Não faz muito tempo, agorinha mesmo, escutei na CBN que as obras de reforma do Mineirão estão sob suspeita e serão investigadas. Parece que está rolando por lá muita falcatrua... Oops, mas por que raios duplos e triplos eu não fiquei surpreso com esta minha última frase? Vai ver que é porque no Brasil ética e honestidade não sejam lá coisas a serem levadas em conta... Ai, ai, lá vamos ficar outra vez passivos com a roubalheira neste país.

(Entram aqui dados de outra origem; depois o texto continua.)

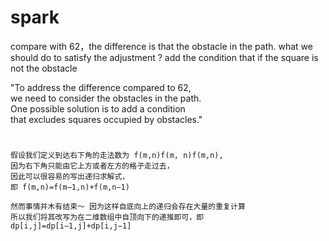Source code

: # spark
compare with 62，the difference is that the obstacle in the path. what
we should do to satisfy the adjustment ? add the condition that if the
square is not the obstacle

"To address the difference compared to 62,  
we need to consider the obstacles in the path.  
One possible solution is to add a condition  
 that excludes squares occupied by obstacles."


 #

    假设我们定义到达右下角的走法数为 f(m,n)f(m, n)f(m,n), 
    因为右下角只能由它上方或者左方的格子走过去，
    因此可以很容易的写出递归求解式，
    即 f(m,n)=f(m−1,n)+f(m,n−1)
    
    然而事情并木有结束～ 因为这样自底向上的递归会存在大量的重复计算
    所以我们将其改写为在二维数组中自顶向下的递推即可，即
    dp[i,j]=dp[i−1,j]+dp[i,j−1]
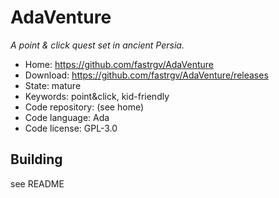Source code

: # AdaVenture

_A point & click quest set in ancient Persia._

- Home: https://github.com/fastrgv/AdaVenture
- Download: https://github.com/fastrgv/AdaVenture/releases
- State: mature
- Keywords: point&click, kid-friendly
- Code repository: (see home)
- Code language: Ada
- Code license: GPL-3.0

## Building

see README

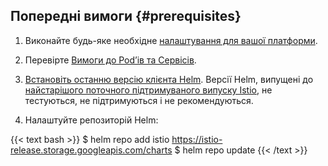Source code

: ---
---
## Попередні вимоги {#prerequisites}

1. Виконайте будь-яке необхідне [налаштування для вашої платформи](/docs/setup/platform-setup/).

1. Перевірте [Вимоги до Podʼів та Сервісів](/docs/ops/deployment/application-requirements/).

1. [Встановіть останню версію клієнта Helm](https://helm.sh/docs/intro/install/). Версії Helm, випущені до [найстарішого поточного підтримуваного випуску Istio](docs/releases/supported-releases/#support-status-of-istio-releases), не тестуються, не підтримуються і не рекомендуються.

1. Налаштуйте репозиторій Helm:

{{< text bash >}}
$ helm repo add istio https://istio-release.storage.googleapis.com/charts
$ helm repo update
{{< /text >}}
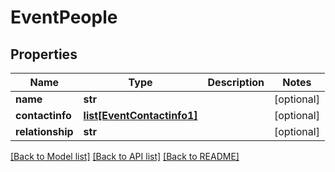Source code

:# EventPeople

## Properties
Name | Type | Description | Notes
------------ | ------------- | ------------- | -------------
**name** | **str** |  | [optional] 
**contactinfo** | [**list[EventContactinfo1]**](EventContactinfo1.md) |  | [optional] 
**relationship** | **str** |  | [optional] 

[[Back to Model list]](../README.md#documentation-for-models) [[Back to API list]](../README.md#documentation-for-api-endpoints) [[Back to README]](../README.md)

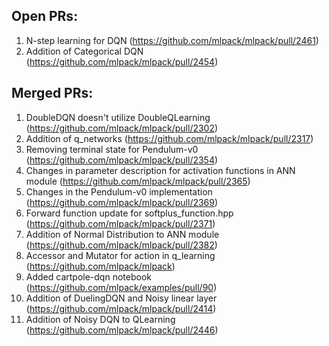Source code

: ## Open PRs:
1. N-step learning for DQN (https://github.com/mlpack/mlpack/pull/2461)
2. Addition of Categorical DQN (https://github.com/mlpack/mlpack/pull/2454)

## Merged PRs:
1. DoubleDQN doesn't utilize DoubleQLearning (https://github.com/mlpack/mlpack/pull/2302)
2. Addition of q_networks (https://github.com/mlpack/mlpack/pull/2317)
3. Removing terminal state for Pendulum-v0 (https://github.com/mlpack/mlpack/pull/2354)
4. Changes in parameter description for activation functions in ANN module (https://github.com/mlpack/mlpack/pull/2365)
5. Changes in the Pendulum-v0 implementation (https://github.com/mlpack/mlpack/pull/2369)
6. Forward function update for softplus_function.hpp (https://github.com/mlpack/mlpack/pull/2371)
7. Addition of Normal Distribution to ANN module (https://github.com/mlpack/mlpack/pull/2382)
8. Accessor and Mutator for action in q_learning (https://github.com/mlpack/mlpack)
9. Added cartpole-dqn notebook (https://github.com/mlpack/examples/pull/90)
10. Addition of DuelingDQN and Noisy linear layer (https://github.com/mlpack/mlpack/pull/2414)
11. Addition of Noisy DQN to QLearning (https://github.com/mlpack/mlpack/pull/2446)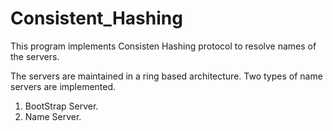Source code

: # Consistent_Hashing

This program implements Consisten Hashing protocol to resolve names of the servers.

The servers are maintained in a ring based architecture. Two types of name servers are implemented. 
1. BootStrap Server.
2. Name Server.

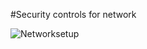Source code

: 
#Security controls for network

![Networksetup](https://github.com/sunilmuthyalapro/secure-azure-petstore/assets/138375291/0f6dcacb-11c6-46ec-b5b3-13afc04dc9a3)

Segundo o radialista, cujo nome não me lembro, o custo da obra, que visa melhorias no estádio para a Copa do Mundo de 2014, assumiu cifras exorbitantes. Procês terem uma ideia, de acordo com a reportagem, só o valor pago na contratação de um escritório de arquitetura para criação de um projeto de reforma foi algo em torno de 17.500.000,00. Cês estão entendendo os números? Dezessete milhões e quinhentos mil reais para um projeto de reforma – eu disse “reforma” – do Estádio Magalhães Pinto. Para efeito de comparação, o escritório de Oscar Niemeyer – eu disse “Niemeyer” – recebeu 3.500.000,00 (três milhões e quinhentos mil reais) para criação do projeto original da Cidade Administrativa. Amigos de todas as cores, credos e gostos: um projeto original quatorze milhões de reais mais barato que um de reforma, feito pela turma do mais famoso arquiteto brasileiro. Vou voltar minha fita K7 e repetir: um projeto arquitetônico inédito, não estou falando agora de projeto para melhorar o que já existe, como no caso do conhecido templo futebolístico, onde o Cruzeirão, o Atleticão e o Americão já mandaram milhares de jogos.
Os valores aqui citados foram pronunciados pelo repórter radiofônico da CNB, o que não me deixa crer que ele estivesse mentindo. E tem mais um detalhe: segundo ele, a contratação milionária do escritório deu-se sem licitação. Diacho, danou-se de vez, agora tô besta!!! É por estas e outras que Shakespeare estava certo: “Há algo de podre na República Federativa do Brasil”. Sim, porque se ele conhecesse o Brasil, não teria escrito a tragédia “Hamlet” com ambientação no Reino da Dinamarca. Aliás, nosso paraíso tropical seria o lugar ideal para as suas tragédias.
Às vezes penso que nós, brasileiros, temos mais é nos ferrar. Em país dominado por embusteiros – e muitos deles, nós mesmos elegemos –, todo mundo tem mais é que se estropiar. Não é possível tanta pilantragem! A gente tem que dar o grito, pombas! Dá até vontade de xingar à beça. Mas os termos exatos que gostaria de escrever – e muito o mais que precisava vociferar – não o faço, pois, parafraseando o Almeida Reis, sou de uma pudicícia que encanta e comove.
Mudando de pato para ganso (puxa, até parece que tô falando de jogadores de futebol), só faltou o cisne... Quer dizer, não é isso, tem nada a ver com o assunto, me embananei com a quantidade de anseriformes citados na frase anterior. Mas tudo bem, como sei que é do conhecimento de todos nós desde o nascer, anseriforme é uma ordem de aves aquáticas que contém 161 espécies distribuídas por 48 gêneros e 3 famílias. O pato, o ganso e o cisne são representantes legítimos desta patota, que costuma se dar bem na água e, mais recentemente, nos gramados de futebol.
Pronto. Descobri porque cheguei às aves: é que estava eu falando das ladroagens que estão rolando no Mineirão, onde o Pato e o Ganso algum dia jogarão.
No mais, até a próxima procês todos.